__WORK TO COMPLETE__
Exact copy, no pictures: take the lines of the listing below from the first through the one containing "7: (471, 124, 1.21)".

__DATA UNDER STUDY__

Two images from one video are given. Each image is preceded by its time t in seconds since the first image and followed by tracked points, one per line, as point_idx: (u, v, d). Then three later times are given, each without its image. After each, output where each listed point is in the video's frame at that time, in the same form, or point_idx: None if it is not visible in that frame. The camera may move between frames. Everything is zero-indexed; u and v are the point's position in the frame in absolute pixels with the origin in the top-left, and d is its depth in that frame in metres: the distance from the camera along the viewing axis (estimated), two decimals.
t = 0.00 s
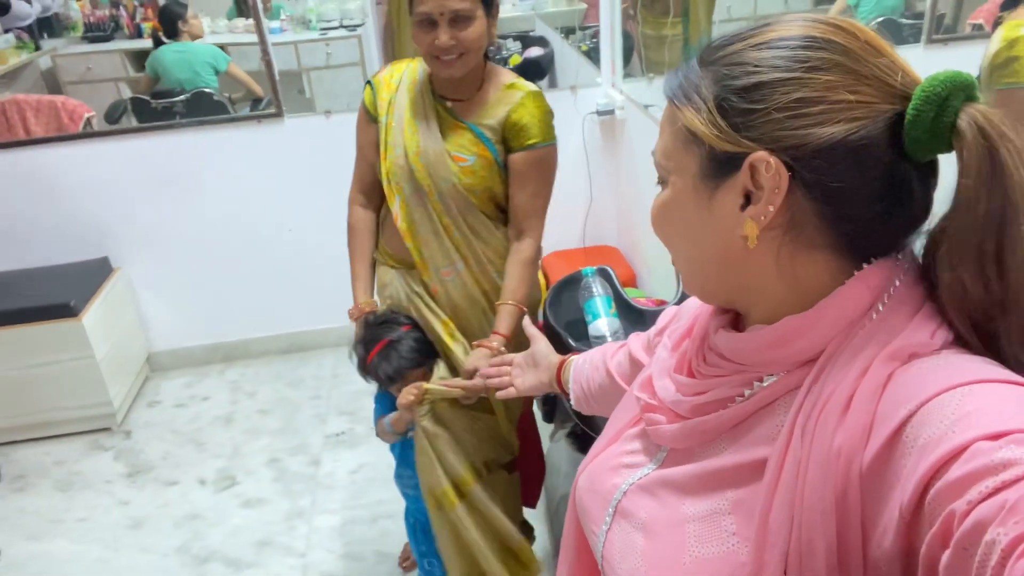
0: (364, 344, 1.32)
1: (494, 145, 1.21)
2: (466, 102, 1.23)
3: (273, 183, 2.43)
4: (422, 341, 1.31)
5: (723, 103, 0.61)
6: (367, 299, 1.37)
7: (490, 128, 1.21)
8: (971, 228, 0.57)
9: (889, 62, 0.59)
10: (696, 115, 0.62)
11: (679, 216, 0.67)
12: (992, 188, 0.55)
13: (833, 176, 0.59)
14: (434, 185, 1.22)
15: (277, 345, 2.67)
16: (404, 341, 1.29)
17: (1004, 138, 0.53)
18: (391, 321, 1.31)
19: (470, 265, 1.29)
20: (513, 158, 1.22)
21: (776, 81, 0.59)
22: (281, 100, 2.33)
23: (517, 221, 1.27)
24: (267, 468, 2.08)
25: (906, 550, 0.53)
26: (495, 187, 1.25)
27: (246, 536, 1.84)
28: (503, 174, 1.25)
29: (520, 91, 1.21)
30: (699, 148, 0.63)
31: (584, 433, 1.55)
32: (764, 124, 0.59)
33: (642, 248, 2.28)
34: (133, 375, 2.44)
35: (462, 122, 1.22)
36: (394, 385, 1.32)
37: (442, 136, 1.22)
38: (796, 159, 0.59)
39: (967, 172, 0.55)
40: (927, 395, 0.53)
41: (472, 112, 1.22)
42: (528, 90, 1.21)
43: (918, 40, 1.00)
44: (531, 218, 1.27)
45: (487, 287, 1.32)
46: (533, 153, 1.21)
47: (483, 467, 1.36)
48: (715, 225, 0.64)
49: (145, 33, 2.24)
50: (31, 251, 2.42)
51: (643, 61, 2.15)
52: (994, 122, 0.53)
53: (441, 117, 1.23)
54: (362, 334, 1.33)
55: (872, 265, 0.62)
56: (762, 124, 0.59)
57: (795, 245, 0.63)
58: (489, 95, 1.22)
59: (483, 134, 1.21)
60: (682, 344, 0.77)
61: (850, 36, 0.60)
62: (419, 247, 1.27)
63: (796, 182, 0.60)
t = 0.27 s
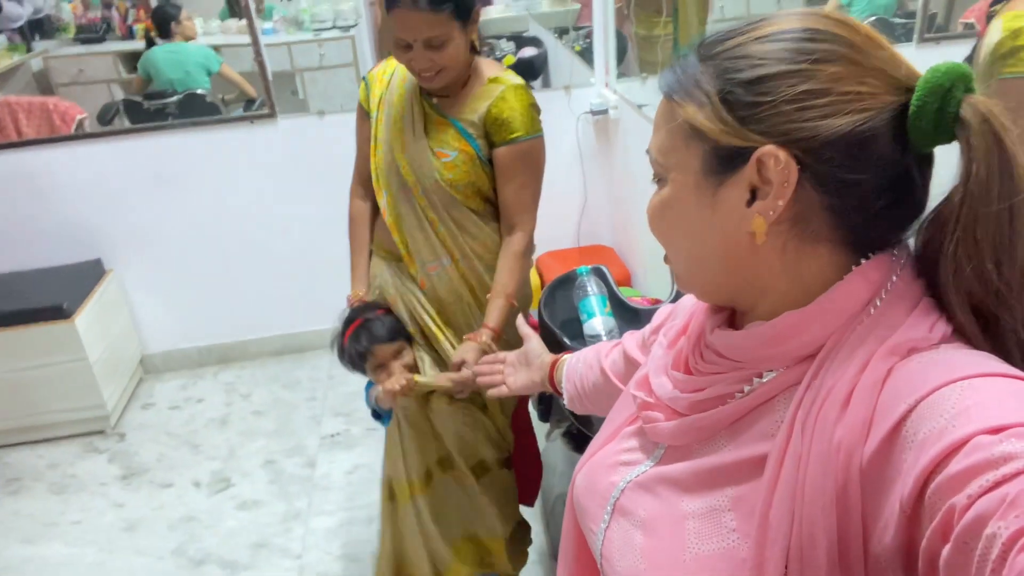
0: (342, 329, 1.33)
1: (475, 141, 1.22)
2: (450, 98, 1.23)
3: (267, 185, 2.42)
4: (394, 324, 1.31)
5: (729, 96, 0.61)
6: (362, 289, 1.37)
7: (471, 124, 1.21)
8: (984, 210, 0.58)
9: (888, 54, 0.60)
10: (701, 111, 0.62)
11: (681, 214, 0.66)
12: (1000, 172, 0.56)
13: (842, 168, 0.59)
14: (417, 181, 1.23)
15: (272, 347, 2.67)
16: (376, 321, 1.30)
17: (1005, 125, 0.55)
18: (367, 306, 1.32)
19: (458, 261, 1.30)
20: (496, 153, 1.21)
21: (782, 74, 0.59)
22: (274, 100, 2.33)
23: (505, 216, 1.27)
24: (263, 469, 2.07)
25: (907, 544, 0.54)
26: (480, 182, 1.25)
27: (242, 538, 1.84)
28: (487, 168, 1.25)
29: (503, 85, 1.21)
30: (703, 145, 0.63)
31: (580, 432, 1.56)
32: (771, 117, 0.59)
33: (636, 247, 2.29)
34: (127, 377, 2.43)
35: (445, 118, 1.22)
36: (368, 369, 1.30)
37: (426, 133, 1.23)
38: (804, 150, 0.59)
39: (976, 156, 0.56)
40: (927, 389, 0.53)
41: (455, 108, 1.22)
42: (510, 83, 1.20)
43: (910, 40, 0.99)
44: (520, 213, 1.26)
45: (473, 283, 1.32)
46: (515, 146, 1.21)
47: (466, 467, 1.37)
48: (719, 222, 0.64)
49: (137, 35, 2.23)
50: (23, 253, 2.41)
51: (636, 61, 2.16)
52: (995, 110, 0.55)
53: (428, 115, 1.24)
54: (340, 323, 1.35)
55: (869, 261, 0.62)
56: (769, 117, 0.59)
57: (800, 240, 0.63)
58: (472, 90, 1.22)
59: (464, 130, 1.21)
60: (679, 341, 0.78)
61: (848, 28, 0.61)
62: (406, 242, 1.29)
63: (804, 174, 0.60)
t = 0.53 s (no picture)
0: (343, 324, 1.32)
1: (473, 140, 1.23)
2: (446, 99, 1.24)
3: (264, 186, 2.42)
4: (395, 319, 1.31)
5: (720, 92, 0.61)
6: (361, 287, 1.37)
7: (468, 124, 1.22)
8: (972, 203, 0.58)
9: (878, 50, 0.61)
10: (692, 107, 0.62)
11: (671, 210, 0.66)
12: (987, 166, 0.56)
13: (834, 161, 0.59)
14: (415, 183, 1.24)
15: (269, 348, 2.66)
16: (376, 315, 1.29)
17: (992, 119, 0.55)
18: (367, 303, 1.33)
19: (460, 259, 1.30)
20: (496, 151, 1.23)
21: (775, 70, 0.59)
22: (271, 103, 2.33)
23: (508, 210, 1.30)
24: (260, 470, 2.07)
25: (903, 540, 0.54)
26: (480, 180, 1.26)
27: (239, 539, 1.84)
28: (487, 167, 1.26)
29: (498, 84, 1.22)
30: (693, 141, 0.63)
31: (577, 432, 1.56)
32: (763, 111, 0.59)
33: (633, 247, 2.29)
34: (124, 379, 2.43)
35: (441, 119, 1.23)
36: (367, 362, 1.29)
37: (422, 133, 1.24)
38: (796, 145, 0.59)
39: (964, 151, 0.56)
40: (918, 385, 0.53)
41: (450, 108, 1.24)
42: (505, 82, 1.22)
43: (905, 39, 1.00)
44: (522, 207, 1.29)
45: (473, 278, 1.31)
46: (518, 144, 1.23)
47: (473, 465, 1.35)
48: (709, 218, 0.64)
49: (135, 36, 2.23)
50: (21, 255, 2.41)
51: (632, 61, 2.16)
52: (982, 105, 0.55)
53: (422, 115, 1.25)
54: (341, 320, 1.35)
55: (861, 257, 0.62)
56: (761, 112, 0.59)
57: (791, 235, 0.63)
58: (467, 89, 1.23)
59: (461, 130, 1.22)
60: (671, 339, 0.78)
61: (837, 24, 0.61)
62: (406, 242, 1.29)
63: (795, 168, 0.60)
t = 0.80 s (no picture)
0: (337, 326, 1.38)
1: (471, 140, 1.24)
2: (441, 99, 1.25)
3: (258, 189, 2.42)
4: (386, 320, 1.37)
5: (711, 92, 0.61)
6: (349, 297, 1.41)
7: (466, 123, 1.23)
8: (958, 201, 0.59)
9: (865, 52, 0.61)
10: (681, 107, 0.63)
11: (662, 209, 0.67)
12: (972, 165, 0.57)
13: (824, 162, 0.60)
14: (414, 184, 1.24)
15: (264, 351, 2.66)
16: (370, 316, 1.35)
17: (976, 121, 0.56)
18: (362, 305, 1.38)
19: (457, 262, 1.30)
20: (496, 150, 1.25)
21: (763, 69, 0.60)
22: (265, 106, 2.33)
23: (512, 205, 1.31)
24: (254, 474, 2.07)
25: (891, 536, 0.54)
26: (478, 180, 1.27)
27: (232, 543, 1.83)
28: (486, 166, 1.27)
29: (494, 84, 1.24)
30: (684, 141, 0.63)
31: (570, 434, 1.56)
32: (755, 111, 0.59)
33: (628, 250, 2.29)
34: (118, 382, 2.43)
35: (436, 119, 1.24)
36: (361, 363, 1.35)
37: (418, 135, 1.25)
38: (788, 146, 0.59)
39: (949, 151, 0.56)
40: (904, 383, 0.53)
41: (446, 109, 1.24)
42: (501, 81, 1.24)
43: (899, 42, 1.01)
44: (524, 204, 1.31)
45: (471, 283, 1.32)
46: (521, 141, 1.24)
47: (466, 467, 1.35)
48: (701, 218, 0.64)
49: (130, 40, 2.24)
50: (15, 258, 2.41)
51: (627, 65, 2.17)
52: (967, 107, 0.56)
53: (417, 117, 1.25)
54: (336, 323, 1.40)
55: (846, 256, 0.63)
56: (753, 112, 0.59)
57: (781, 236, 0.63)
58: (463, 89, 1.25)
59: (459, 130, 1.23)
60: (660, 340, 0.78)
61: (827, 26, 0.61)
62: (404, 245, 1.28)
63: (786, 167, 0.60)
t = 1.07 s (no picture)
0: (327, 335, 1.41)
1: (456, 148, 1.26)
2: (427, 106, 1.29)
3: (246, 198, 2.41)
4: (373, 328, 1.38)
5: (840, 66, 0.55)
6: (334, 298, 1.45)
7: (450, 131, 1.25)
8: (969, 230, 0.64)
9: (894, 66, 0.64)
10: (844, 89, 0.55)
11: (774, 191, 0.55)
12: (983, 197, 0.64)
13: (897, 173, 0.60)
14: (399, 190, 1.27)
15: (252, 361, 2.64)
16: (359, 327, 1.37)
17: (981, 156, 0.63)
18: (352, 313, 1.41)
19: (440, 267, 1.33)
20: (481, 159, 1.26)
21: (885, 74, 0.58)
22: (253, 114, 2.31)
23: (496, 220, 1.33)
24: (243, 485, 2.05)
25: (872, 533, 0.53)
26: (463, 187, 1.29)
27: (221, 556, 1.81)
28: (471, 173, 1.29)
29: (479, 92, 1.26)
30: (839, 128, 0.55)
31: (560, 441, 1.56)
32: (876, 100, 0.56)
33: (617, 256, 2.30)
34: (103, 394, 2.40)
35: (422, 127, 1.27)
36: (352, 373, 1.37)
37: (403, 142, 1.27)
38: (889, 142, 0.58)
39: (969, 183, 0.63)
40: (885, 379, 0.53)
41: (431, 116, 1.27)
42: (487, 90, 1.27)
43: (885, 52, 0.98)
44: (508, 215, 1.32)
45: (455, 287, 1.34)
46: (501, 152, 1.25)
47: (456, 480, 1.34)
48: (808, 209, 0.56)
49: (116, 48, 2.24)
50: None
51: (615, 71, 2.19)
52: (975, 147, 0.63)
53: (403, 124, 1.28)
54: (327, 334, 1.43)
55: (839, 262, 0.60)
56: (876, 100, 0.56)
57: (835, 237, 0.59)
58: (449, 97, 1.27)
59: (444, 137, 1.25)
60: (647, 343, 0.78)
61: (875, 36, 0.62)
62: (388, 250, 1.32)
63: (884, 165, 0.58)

__THE COMPLETED TASK__
Two images from one video are given. Each image is preceded by its time t in seconds since the first image and followed by tracked points, one per line, as point_idx: (u, v, d). Then three later times are given, each without its image. After each, output where each listed point is in the video's frame at that time, in the same form, or point_idx: None if it is not visible in that frame. The camera may move between frames. Everything is zero-indexed; u and v are the point's position in the frame in absolute pixels with the origin in the top-left, and d is its depth in that frame in metres: the distance from the camera along the viewing axis (estimated), two decimals.
t = 0.00 s
0: (364, 344, 1.32)
1: (494, 145, 1.21)
2: (466, 102, 1.23)
3: (273, 183, 2.43)
4: (422, 341, 1.31)
5: (723, 103, 0.61)
6: (367, 299, 1.37)
7: (490, 128, 1.21)
8: (971, 228, 0.57)
9: (889, 62, 0.59)
10: (696, 115, 0.62)
11: (679, 216, 0.67)
12: (992, 188, 0.55)
13: (833, 176, 0.59)
14: (434, 185, 1.22)
15: (277, 345, 2.67)
16: (404, 341, 1.29)
17: (1004, 138, 0.53)
18: (391, 321, 1.31)
19: (470, 265, 1.29)
20: (513, 158, 1.22)
21: (776, 81, 0.59)
22: (281, 100, 2.33)
23: (517, 221, 1.27)
24: (267, 468, 2.08)
25: (906, 550, 0.53)
26: (495, 187, 1.25)
27: (246, 536, 1.84)
28: (503, 174, 1.25)
29: (520, 91, 1.21)
30: (699, 148, 0.63)
31: (584, 433, 1.55)
32: (764, 124, 0.59)
33: (642, 248, 2.28)
34: (133, 375, 2.44)
35: (462, 122, 1.22)
36: (394, 385, 1.32)
37: (442, 136, 1.22)
38: (796, 159, 0.59)
39: (967, 172, 0.55)
40: (927, 395, 0.53)
41: (472, 112, 1.22)
42: (528, 90, 1.21)
43: (918, 40, 1.00)
44: (531, 218, 1.27)
45: (487, 287, 1.32)
46: (533, 153, 1.21)
47: (483, 467, 1.36)
48: (715, 225, 0.64)
49: (145, 33, 2.24)
50: (31, 251, 2.42)
51: (643, 61, 2.15)
52: (994, 122, 0.53)
53: (441, 117, 1.23)
54: (362, 334, 1.33)
55: (872, 265, 0.62)
56: (762, 124, 0.59)
57: (795, 245, 0.63)
58: (489, 95, 1.22)
59: (483, 134, 1.21)
60: (682, 344, 0.77)
61: (850, 36, 0.60)
62: (419, 247, 1.27)
63: (796, 182, 0.60)
t = 0.27 s
0: (342, 329, 1.33)
1: (475, 141, 1.22)
2: (450, 98, 1.23)
3: (267, 185, 2.42)
4: (394, 324, 1.31)
5: (729, 96, 0.61)
6: (362, 289, 1.37)
7: (471, 124, 1.21)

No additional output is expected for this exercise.